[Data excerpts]
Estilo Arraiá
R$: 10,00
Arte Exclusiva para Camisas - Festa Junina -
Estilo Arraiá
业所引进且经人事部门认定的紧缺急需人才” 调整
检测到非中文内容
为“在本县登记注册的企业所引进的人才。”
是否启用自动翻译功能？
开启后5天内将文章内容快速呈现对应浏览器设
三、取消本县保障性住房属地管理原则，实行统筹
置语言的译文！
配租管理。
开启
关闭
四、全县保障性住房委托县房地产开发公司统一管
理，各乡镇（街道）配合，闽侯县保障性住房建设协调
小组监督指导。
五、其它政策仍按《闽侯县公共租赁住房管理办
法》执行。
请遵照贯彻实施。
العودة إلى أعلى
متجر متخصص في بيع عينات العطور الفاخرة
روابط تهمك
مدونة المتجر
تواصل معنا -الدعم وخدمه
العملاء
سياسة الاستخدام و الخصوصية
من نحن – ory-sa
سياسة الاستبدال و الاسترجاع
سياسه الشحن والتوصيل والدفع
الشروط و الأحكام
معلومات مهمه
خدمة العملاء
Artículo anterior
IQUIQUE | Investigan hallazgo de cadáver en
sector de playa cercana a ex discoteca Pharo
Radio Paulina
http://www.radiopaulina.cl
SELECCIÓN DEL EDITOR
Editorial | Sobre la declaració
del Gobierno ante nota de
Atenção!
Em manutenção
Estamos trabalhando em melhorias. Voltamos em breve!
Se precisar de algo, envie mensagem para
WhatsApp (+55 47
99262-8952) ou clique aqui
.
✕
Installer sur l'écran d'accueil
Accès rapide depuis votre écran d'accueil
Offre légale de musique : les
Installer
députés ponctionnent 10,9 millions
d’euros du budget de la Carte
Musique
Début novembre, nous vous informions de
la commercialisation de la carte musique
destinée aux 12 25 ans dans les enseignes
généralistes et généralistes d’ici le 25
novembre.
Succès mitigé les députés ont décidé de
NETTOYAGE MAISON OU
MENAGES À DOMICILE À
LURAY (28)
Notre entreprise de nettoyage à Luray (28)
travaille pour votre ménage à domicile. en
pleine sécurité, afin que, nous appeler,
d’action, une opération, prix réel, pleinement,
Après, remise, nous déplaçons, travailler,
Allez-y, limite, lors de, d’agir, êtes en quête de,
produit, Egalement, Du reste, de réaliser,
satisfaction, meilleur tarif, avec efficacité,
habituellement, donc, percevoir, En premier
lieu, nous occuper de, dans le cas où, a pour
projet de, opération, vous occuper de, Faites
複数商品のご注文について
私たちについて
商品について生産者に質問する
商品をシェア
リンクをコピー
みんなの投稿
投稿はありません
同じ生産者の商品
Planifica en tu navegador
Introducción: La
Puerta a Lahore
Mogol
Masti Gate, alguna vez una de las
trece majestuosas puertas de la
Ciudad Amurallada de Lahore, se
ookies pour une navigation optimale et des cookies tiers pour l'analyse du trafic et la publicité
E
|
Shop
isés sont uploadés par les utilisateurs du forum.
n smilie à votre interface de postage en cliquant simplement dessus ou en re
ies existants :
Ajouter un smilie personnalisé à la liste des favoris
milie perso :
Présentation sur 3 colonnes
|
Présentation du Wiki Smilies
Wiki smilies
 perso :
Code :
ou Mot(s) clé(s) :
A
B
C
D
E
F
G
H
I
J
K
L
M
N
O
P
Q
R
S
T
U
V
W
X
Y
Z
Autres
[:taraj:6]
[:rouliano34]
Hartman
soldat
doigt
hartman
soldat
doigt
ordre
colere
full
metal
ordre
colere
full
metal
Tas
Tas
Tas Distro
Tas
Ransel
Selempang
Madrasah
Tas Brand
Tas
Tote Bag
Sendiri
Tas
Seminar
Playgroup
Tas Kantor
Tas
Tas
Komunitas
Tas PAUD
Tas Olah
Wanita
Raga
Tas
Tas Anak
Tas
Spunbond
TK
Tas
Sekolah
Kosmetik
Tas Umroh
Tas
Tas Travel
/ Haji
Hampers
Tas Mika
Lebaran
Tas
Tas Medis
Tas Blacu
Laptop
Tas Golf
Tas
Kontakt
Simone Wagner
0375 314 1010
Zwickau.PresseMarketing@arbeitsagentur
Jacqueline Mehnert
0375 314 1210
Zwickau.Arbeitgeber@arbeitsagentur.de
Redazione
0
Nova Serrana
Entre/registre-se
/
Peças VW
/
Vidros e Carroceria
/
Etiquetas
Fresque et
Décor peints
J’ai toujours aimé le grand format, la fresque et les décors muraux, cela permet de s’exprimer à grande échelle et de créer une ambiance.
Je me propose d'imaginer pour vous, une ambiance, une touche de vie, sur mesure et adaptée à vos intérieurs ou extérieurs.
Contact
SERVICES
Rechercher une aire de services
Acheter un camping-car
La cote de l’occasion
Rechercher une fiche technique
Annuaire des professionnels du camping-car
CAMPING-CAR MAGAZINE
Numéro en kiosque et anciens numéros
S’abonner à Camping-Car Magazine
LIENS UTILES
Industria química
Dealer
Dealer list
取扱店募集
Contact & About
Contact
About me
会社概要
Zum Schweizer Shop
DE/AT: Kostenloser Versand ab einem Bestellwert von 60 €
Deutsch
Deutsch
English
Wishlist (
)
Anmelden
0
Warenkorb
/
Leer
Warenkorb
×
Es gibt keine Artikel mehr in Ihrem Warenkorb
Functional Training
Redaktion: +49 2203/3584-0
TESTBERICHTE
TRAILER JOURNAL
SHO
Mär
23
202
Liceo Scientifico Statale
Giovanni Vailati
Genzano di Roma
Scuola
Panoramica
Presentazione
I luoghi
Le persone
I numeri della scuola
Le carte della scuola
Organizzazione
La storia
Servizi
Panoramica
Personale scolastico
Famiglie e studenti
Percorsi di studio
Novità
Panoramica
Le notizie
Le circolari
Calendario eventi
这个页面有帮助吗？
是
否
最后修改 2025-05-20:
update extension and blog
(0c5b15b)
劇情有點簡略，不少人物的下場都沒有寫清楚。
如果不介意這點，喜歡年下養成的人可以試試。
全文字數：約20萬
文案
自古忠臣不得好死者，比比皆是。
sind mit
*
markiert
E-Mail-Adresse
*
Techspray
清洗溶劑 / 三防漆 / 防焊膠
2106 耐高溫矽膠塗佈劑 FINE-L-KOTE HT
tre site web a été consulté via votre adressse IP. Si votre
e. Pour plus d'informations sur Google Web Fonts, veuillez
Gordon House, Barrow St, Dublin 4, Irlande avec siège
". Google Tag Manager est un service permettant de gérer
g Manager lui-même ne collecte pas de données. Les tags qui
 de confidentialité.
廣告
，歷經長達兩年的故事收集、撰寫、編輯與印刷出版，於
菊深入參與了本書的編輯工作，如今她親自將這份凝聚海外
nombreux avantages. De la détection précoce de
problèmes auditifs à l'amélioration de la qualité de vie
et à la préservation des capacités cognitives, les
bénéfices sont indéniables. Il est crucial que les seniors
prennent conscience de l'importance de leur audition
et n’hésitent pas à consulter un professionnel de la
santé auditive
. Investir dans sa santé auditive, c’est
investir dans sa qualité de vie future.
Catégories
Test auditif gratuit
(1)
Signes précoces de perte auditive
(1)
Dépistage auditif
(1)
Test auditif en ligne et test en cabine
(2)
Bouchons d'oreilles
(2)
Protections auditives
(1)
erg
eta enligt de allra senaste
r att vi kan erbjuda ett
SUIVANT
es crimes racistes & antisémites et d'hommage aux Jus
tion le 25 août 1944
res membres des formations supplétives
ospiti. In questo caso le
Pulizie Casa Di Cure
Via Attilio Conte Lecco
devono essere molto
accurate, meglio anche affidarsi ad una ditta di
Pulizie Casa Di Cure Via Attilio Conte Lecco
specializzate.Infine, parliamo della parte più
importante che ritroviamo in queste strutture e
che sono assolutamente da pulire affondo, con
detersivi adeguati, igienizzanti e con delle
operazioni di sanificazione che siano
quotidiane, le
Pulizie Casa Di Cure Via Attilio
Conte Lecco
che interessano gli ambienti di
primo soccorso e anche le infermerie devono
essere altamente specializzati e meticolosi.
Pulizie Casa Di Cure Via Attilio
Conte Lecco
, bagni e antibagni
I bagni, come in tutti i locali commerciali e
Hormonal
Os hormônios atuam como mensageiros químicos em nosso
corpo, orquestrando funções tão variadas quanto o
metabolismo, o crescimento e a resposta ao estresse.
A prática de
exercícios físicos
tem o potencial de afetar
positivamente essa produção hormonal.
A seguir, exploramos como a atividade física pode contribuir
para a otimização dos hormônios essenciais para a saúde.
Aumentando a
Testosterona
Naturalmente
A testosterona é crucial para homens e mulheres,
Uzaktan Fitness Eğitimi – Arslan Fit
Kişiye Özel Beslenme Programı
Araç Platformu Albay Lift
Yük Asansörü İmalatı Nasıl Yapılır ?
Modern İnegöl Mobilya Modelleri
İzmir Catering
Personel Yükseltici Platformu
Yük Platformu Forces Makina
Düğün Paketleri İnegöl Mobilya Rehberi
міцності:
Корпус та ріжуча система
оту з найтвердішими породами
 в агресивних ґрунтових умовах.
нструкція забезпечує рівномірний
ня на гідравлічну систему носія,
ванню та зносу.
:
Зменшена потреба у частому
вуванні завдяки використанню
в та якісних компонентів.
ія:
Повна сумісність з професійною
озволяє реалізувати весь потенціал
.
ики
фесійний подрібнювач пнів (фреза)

- **Exercise instructions**: Filter the entries and copy out every line with the word "avec".

- **Exercise result**:
satisfaction, meilleur tarif, avec efficacité,
Gordon House, Barrow St, Dublin 4, Irlande avec siège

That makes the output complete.